_Work task_
All pictures are to be omitted while the lines starting at the line with "[258,162,282,172] not ->" and ending at the line with "[89,651,217,662] User can: *Perform" in the material below are retyped exactly, both ends included.

_Source information_

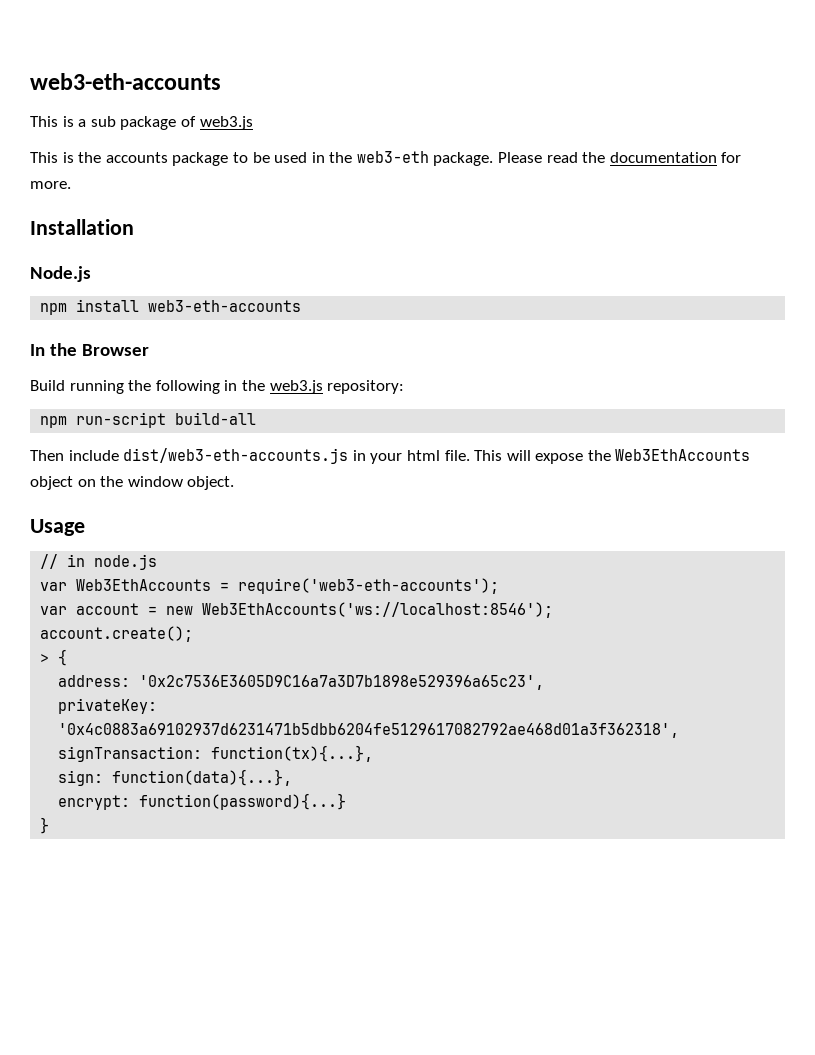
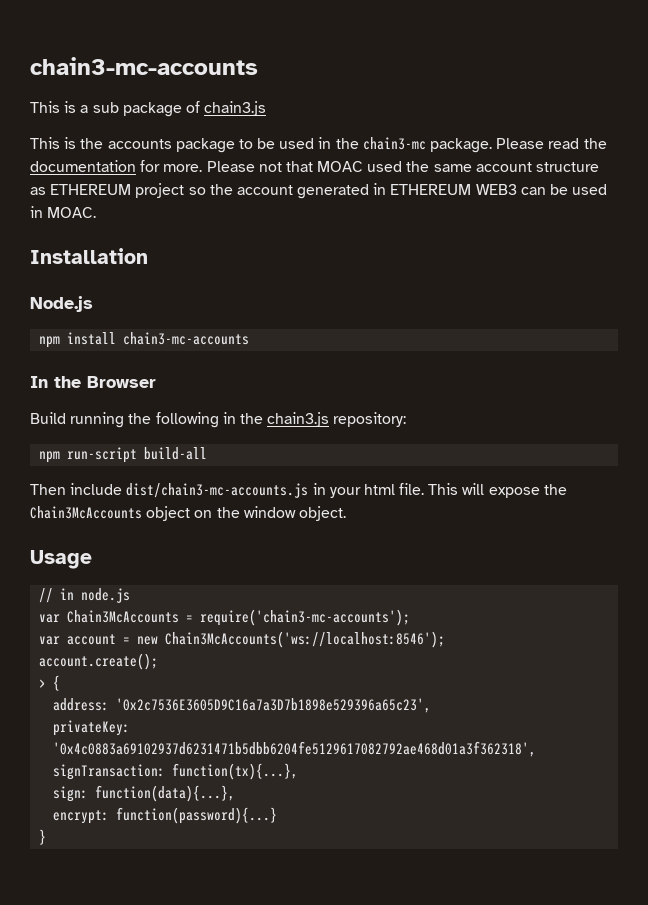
[30,73,221,90] web3-eth-accounts -> [30,57,258,75] chain3-mc-accounts
[199,116,253,130] web3.js -> [204,101,267,116] chain3.js
[356,151,429,163] web3-eth -> [362,137,426,150] chain3-mc
(71, 185) none -> [206,161,600,172] [30,183,608,199] [30,206,97,218] Please not that MOAC used the same account structure as ETHEREUM project so the account generated in ETHEREUM WEB3 can be used in MOAC.
[148,300,302,312] web3-eth-accounts -> [123,332,250,345] chain3-mc-accounts
[269,380,323,394] web3.js -> [267,412,330,427] chain3.js
[123,448,349,464] dist/web3-eth-accounts.js -> [126,483,309,498] dist/chain3-mc-accounts.js
[615,449,751,461] Web3EthAccounts -> [30,506,142,519] Chain3McAccounts
[76,578,500,594] Web3EthAccounts = require('web3-eth-accounts'); -> [67,609,411,626] Chain3McAccounts = require('chain3-mc-accounts');
[202,602,554,618] Web3EthAccounts('ws://localhost:8546'); -> [165,631,446,648] Chain3McAccounts('ws://localhost:8546');

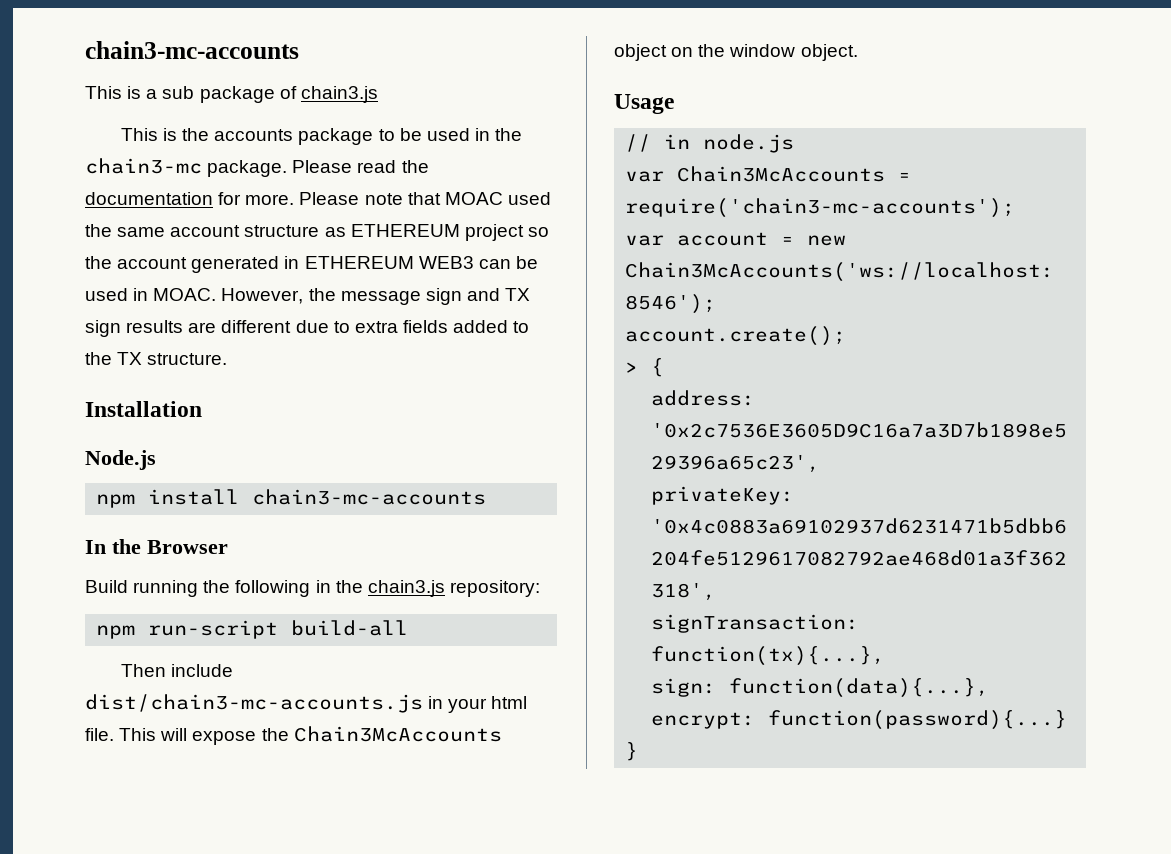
[258,162,282,172] not -> [364,193,403,205] note
(97, 212) none -> [221,288,531,305] [85,320,530,337] [85,352,228,365] However, the message sign and TX sign results are different due to extra fields added to the TX structure.

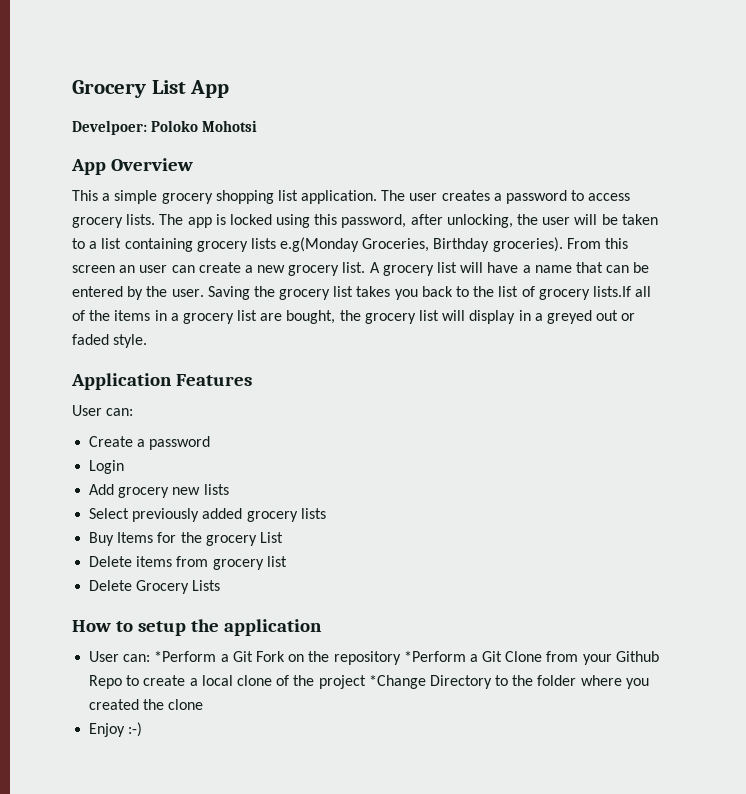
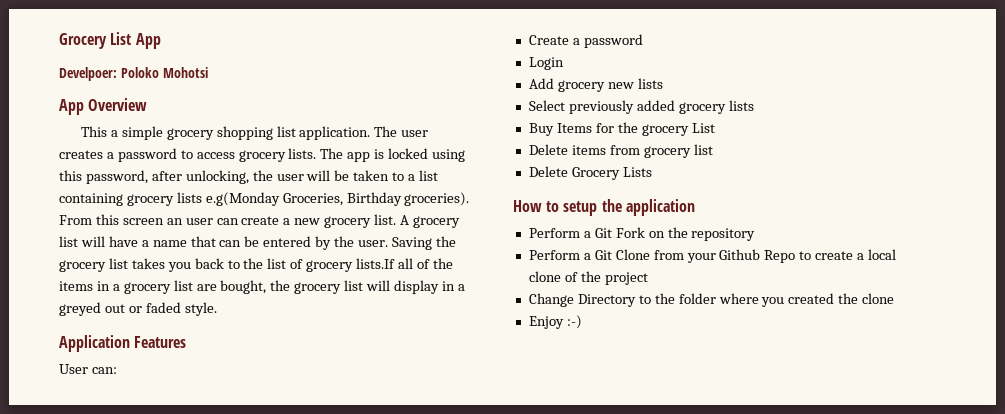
[89,651,217,662] User can: *Perform -> [528,228,580,238] Perform
[403,651,466,662] *Perform -> [528,250,580,260] // Perform
[368,675,426,689] *Change -> [528,293,574,307] // Change

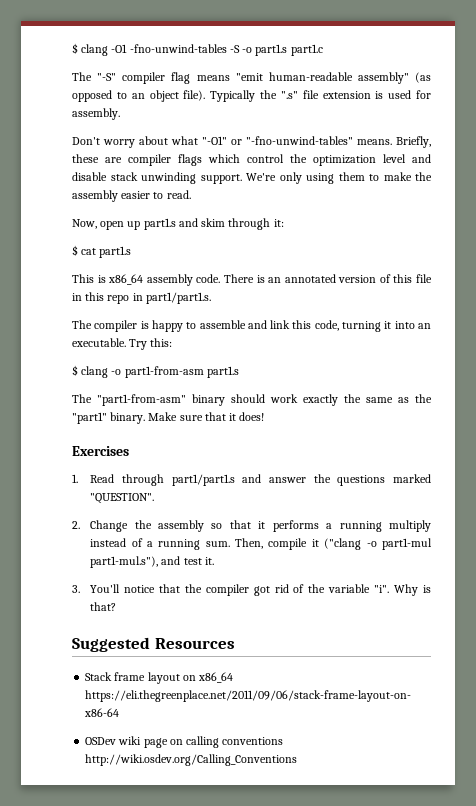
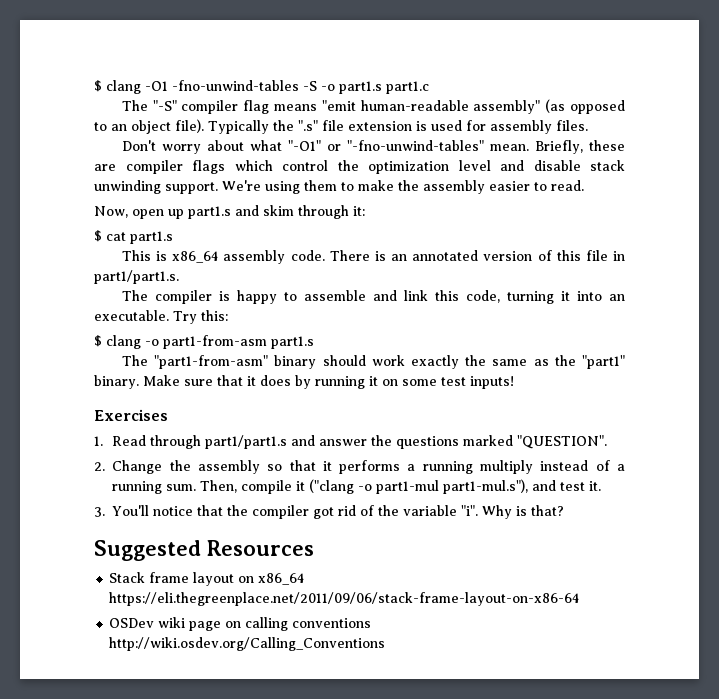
[72,108,120,120] assembly. -> [490,120,588,134] assembly files.
[357,139,392,145] means. -> [489,144,529,151] mean.
[279,172,302,184] only -> (261, 185) none
[85,292,143,304] this repo in -> (626, 256) none
[239,412,265,421] does! -> [260,375,514,389] does by running it on some test inputs!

_Result below_
[258,162,282,172] not -> [364,193,403,205] note
(97, 212) none -> [221,288,531,305] [85,320,530,337] [85,352,228,365] However, the message sign and TX sign results are different due to extra fields added to the TX structure.

[89,651,217,662] User can: *Perform -> [528,228,580,238] Perform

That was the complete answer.